My counsellor hears so much about my divorce there's no time or money for actual processing of the abuse so far, ARV1981. Appearance and the fact that I was pretty was a massive part of his justification for the abuse. He wasn't interested in the clothes themselves! I know they were just an excuse. I don't want to let him win though. I had a massive wardrobe declutter on Sunday which made me realise how much horrible underwear tat he'd bought me for his benefit. It's all gone now. But going through everything I realised how little I'd actually worn of the nice outfits l like since we're separated despite having the opportunity to do so in peace. BTW the dresses are not ball dresses smile, just standard tunic dresses, a few Liberty fabric dresses I made, above knee length/v neck all pretty bog standard shape, and lots of others different ones but nothing outrageous. Just pretty. I just look nice in them with heels but it feels a step too far at the moment, even to the shops. I mention the Liberty fabric ones because choosing the fabric and buttons and making these is as much the pleasure as wearing them! It really got me thinking I'd made them for myself but that because of the abuse I was now worried of wearing them. It makes me cross and sad at the same time.

Thanks for replying. I feel less alone with this now. I hope as things settle it will get better like it did for you.

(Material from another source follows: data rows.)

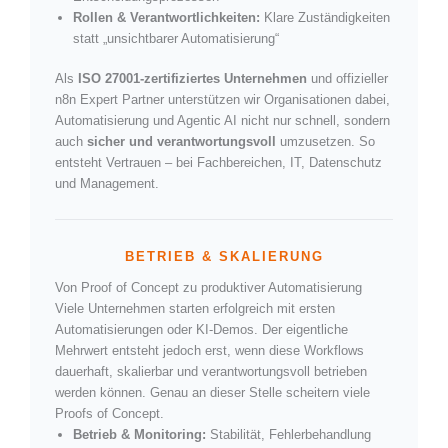
Rollen & Verantwortlichkeiten:
Klare Zuständigkeiten
statt „unsichtbarer Automatisierung“
Als
ISO 27001-zertifiziertes Unternehmen
und offizieller
n8n Expert Partner unterstützen wir Organisationen dabei,
Automatisierung und Agentic AI nicht nur schnell, sondern
auch
sicher und verantwortungsvoll
umzusetzen. So
entsteht Vertrauen – bei Fachbereichen, IT, Datenschutz
und Management.
BETRIEB & SKALIERUNG
Von Proof of Concept zu produktiver Automatisierung
Viele Unternehmen starten erfolgreich mit ersten
Automatisierungen oder KI-Demos. Der eigentliche
Mehrwert entsteht jedoch erst, wenn diese Workflows
dauerhaft, skalierbar und verantwortungsvoll betrieben
werden können. Genau an dieser Stelle scheitern viele
Proofs of Concept.
Betrieb & Monitoring:
Stabilität, Fehlerbehandlung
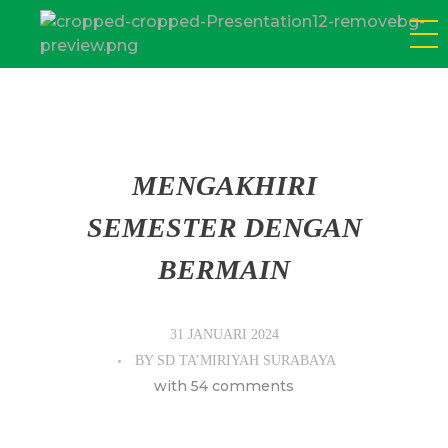
SD Tamiriyah Surabaya
Official Website
MENGAKHIRI
SEMESTER DENGAN
BERMAIN
31 JANUARI 2024
BY
SD TA’MIRIYAH SURABAYA
with
54 comments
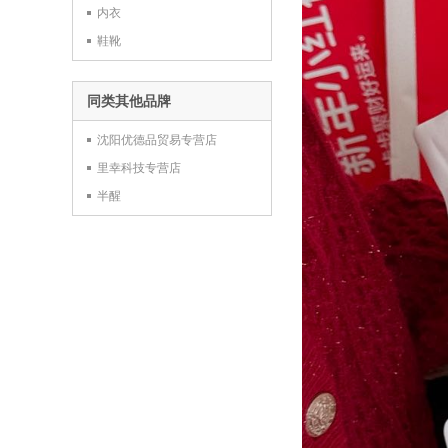
内衣
鞋靴
同类其他品牌
沈阳优德品贸易专营店
里幸科技专营店
半醒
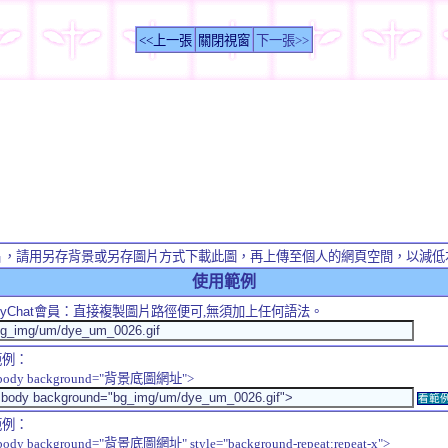
<<上一張
關閉視窗
下一張>>
片，請用另存背景或另存圖片方式下載此圖，再上傳至個人的網頁空間，以減低
使用範例
yChat
會員：直接複製圖片路徑便可,無須加上任何語法。
範例：
body background="背景底圖網址">
看範
範例：
body background="背景底圖網址" style="background-repeat:repeat-x">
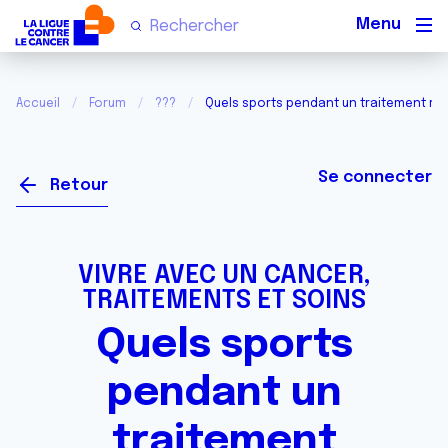
Men
Accueil
Forum
???
Quels sports pendant un traitement r
Se connecter
Retour
VIVRE AVEC UN CANCER,
TRAITEMENTS ET SOINS
Quels sports
pendant un
traitement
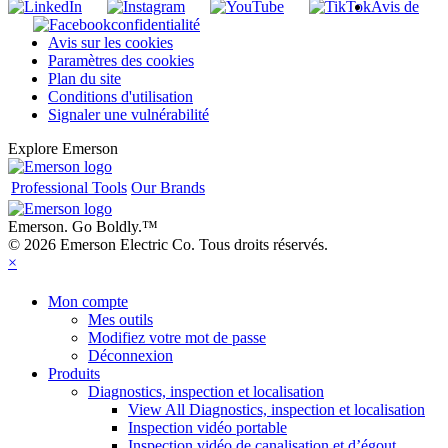
Avis de
confidentialité
Avis sur les cookies
Paramètres des cookies
Plan du site
Conditions d'utilisation
Signaler une vulnérabilité
Explore Emerson
Professional Tools
Our Brands
Emerson. Go Boldly.
™
© 2026 Emerson Electric Co. Tous droits réservés.
×
Mon compte
Mes outils
Modifiez votre mot de passe
Déconnexion
Produits
Diagnostics, inspection et localisation
View All Diagnostics, inspection et localisation
Inspection vidéo portable
Inspection vidéo de canalisation et d’égout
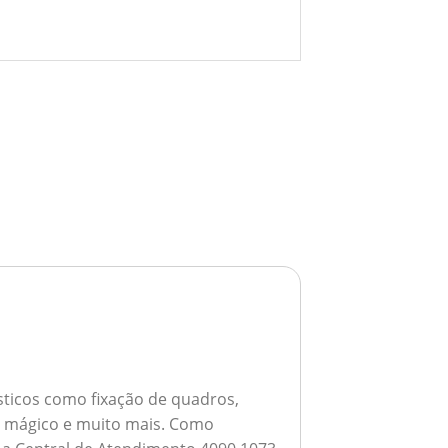
ticos como fixação de quadros,
ho mágico e muito mais.
Como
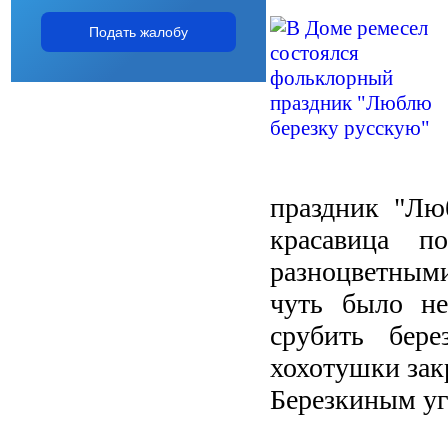
Подать жалобу
праздник "Лю
красавица п
разноцветными
чуть было не
срубить бере
хохотушки зак
Березкиным уг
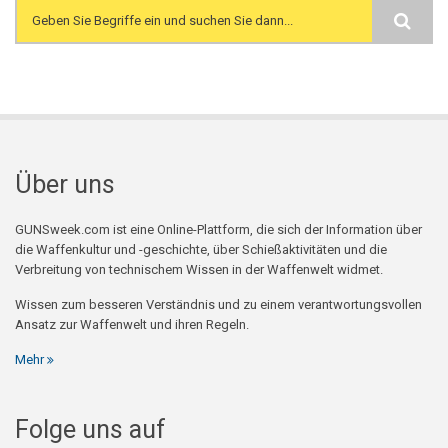
Search form
Über uns
GUNSweek.com ist eine Online-Plattform, die sich der Information über
die Waffenkultur und -geschichte, über Schießaktivitäten und die
Verbreitung von technischem Wissen in der Waffenwelt widmet.
Wissen zum besseren Verständnis und zu einem verantwortungsvollen
Ansatz zur Waffenwelt und ihren Regeln.
Mehr
Folge uns auf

ARV1981 Thu 06-Aug-15 06:37:00

I used to make dresses too (no time now with work and now a baby on the way - my career really took off after I ltb!) so I completely get what you're saying about choosing the fabric and buttons! That was my favourite part of making dresses if I'm honest. I could spend hours in a haberdashery. Sometimes I go to one near my work and just spend lunchtime looking at fabrics... I'm making a quilt for the baby grin

I hope you do get to wear them again after all the work you put into making them. I'm sure you will one day.

My ex used to buy me horrible 'sexy' underwear too. It made me feel like an object, which I suppose was part of the abuse.